This is what I wrote last year about today's lesson:
Lesson 12-5 of the U of Chicago text is about similar figures. There is not much for us to change about this lesson from last year, except for the definition of similar itself. Recall the two definitions:
-- Two polygons are similar if corresponding angles are congruent and sides are proportional.
-- Two figures are similar if there exists a similarity transformation mapping one to the other.
The first definition is pre-Core, while the second is Common Core. The U of Chicago text, of course, uses the second definition. But that PARCC question I mentioned last week must be using the first definition, since it requires that we know what similar means before we can define dilations and ultimately similarity transformations.

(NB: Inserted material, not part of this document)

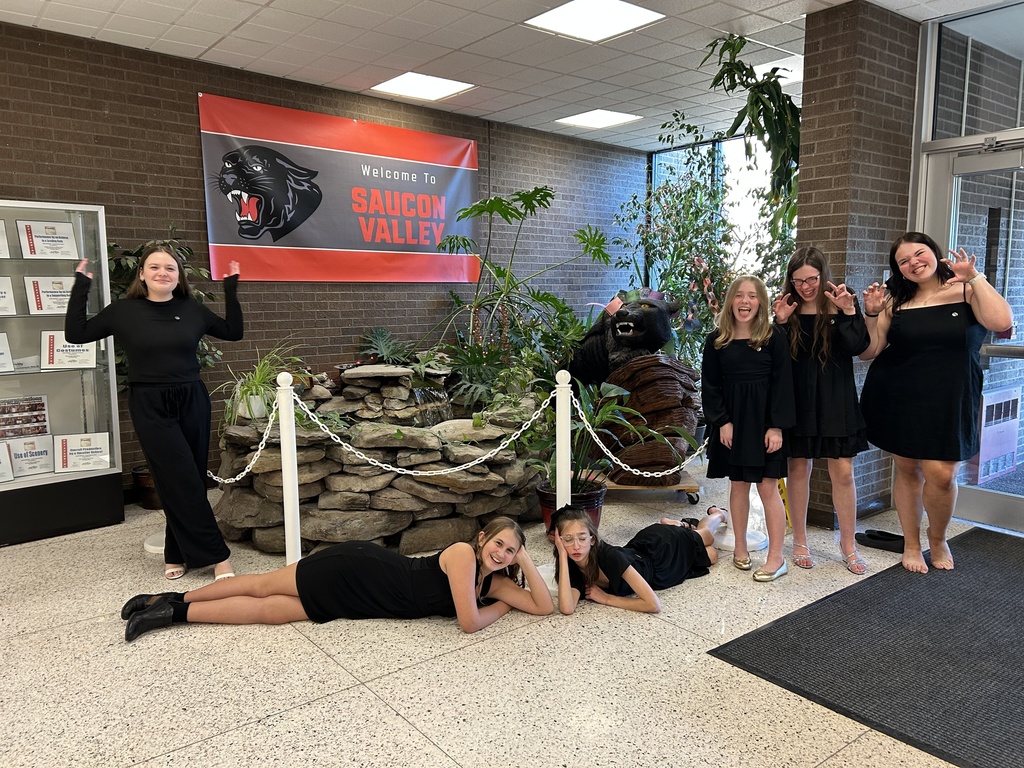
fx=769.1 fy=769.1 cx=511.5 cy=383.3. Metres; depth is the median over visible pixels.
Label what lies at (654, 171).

In the U of Chicago text, the Similar Figures Theorem is essentially the statement that the second definition implies the first definition. We would actually need to prove the converse -- that the first definition (at least for polygons) implies the second. But the proof isn't that much different -- suppose we have two figures F and G satisfying the first definition of similar -- that is, corresponding angles are congruent and sides are proportional, say with scale factor k. Then use any dilation with scale factor k to map F to its image F'. Now F' and G have all corresponding parts congruent, so there must exist some isometry mapping F' to G. Therefore the composite of a dilation and an isometry -- that is, a similarity transformation -- maps F to G. QED
So I don't change the worksheet from last year.